Work instruction: Retype, exactly as they appear below, the lines between the line holding "left front paw: (686, 383)" and the line holding "left hip: (843, 298)", both ends included.

Data:

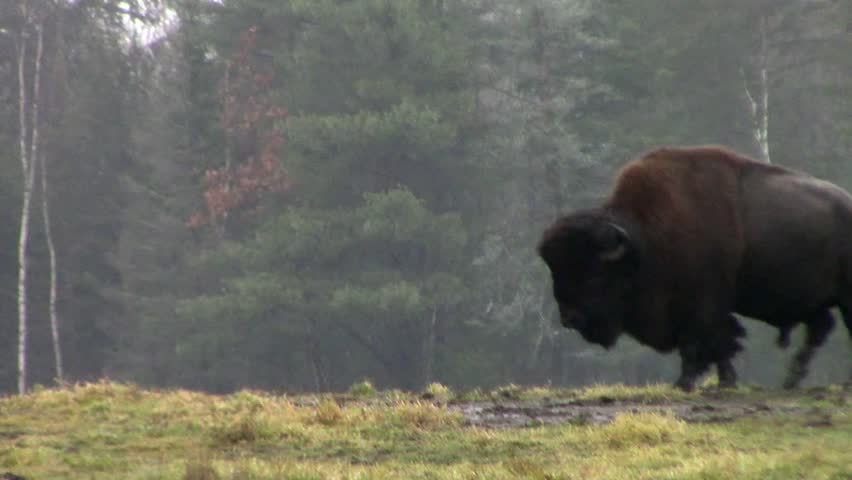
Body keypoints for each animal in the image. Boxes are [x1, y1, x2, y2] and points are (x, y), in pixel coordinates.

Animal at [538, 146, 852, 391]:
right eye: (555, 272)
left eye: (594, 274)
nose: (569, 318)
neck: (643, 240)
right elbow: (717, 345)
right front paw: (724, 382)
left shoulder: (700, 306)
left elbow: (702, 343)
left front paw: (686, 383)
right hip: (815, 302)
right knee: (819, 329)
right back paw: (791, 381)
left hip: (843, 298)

---

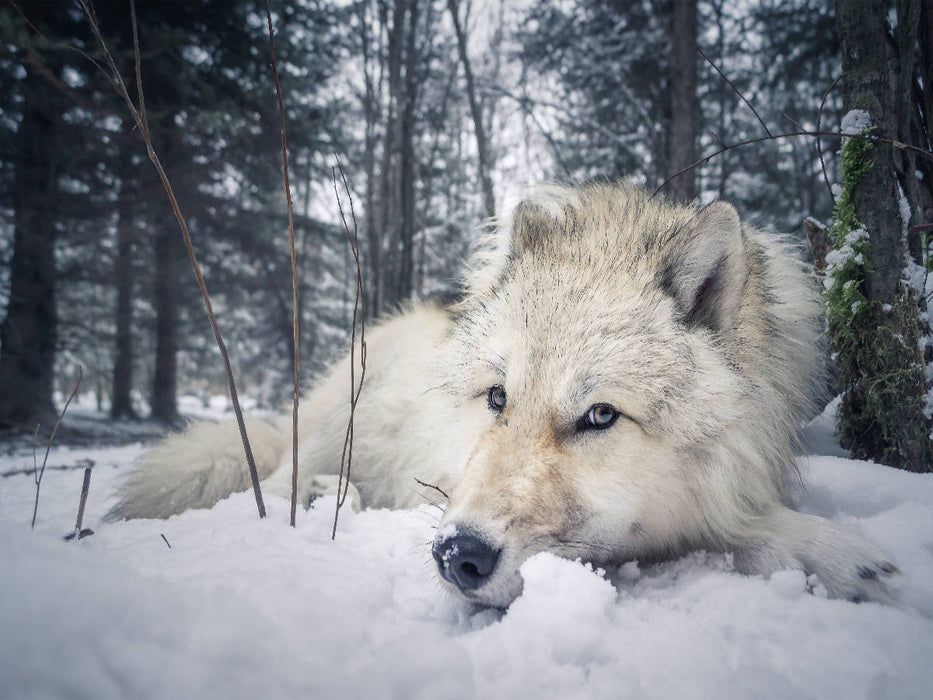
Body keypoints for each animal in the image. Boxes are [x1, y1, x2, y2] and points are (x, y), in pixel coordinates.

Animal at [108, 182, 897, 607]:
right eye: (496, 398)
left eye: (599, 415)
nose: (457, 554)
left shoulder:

Solution for this problem:
left front paw: (686, 383)
right hip: (815, 302)
right knee: (819, 329)
right back paw: (791, 381)
left hip: (843, 298)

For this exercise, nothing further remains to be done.